Griffin’s, which has been delighting delighting Kiwi families for nearly 150 years, is now available in Malaysia since May 2017. The Griffin’s Food Company, New Zealand’s biggest snack food producer, was bought by Philippines-based Universal Robina Corporation (URC) in 2014 for USD608 million.
For readers in Malaysia, URC owns the familiar brands of Jack ‘n Jill snacks, C2 RTD tea beverages and Cloud 9 chocolate.
URC using Griffin’s for premiumisation
URC is using Griffin’s to target the “more discerning consumer – middle to upper,” according to Just-Food in December 2015 citing company officials.
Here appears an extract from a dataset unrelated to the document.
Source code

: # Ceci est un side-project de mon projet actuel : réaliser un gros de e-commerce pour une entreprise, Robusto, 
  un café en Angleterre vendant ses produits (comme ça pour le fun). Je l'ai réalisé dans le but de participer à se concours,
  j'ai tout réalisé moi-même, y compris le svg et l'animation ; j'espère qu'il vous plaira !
Griffin’s was launched in Singapore and Thailand in January 2016, followed by the Philippines in July 2016. Griffin’s wrapped bars and chocolate biscuits are imported from New Zealand and sold at a premium over URC’s products in Southeast Asia.
Focus on smaller pack sizes
URC President and CEO Lance Y. Gokongwei said the “pack sizes are much larger than what our customers in the ASEAN (Association of Southeast Asian Nations) expect.” The solution is to launch smaller packs for the ASEAN market to make the price point more affordable.
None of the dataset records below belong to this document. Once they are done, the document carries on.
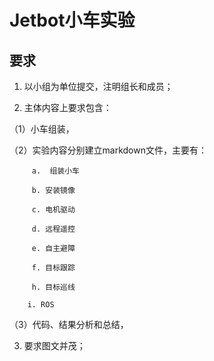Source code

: # Jetbot小车实验

## 要求

1.  以小组为单位提交，注明组长和成员；

2.  主体内容上要求包含：

   （1）小车组装，
   
   （2）实验内容分别建立markdown文件，主要有：
         
		 a.  组装小车
		 
         b. 安装镜像
		 
         c. 电机驱动
		 
         d. 远程遥控
		 
         e. 自主避障
		 
         f. 目标跟踪
		 
         h. 目标巡线

        i. ROS
   
   （3）代码、结果分析和总结，
   
3.  要求图文并茂；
Michael Liwanag, Universal Robina Corp, VP Corporate Strategy & Development Group, described this at the Q4 2016 earnings call as the company’s “affordable premiumisation” strategy. In the Philippines, URC introduced four chocolate-coated biscuits and three cookies for kids in July 2016, all at the PHP100 price point.
In New Zealand, the Griffin’s Cookie Bear Hundreds & Thousands Milk Cookies come with a pack size of 200g (image below). In Southeast Asia, the same product is selling in a smaller 150g pack (above) – Jaya Grocer in Malaysia.
From New Zealand with love
The key marketing strategy adopted by URC for Griffin’s is to associate the brand with its country of origin – New Zealand. The provenance strategy reinforces consumer image of New Zealand for its excellence in dairy (“lovingly baked with real New Zealand milk”) and “clean, green and authentic”. The brand is also marketed as “New Zealand’s Favourite Biscuit Bakers” to drive in the message of heritage and trust.
In Malaysia, customers stand a chance to win 2 flight tickets to New Zealand as well as cash prizes and delicious Griffin’s goodies.
In the Philippines, apart from engaging with bloggers, URC also made available Griffin’s Chit Chat for guests staying at selected GoHotels in the Philippines. GoHotels is the budget hotel brand of the Gokongwei family’s Robinsons Land Corporation (RLC). Gokongwei owns URC.
What Mini Me thinks
Griffin’s offers URC an opportunity to move up the price ladder and offer consumers with something more premium in the sweet biscuit category. The added advantage for Griffin’s is imported New Zealand sweet biscuit is relatively new to consumers in Southeast Asia.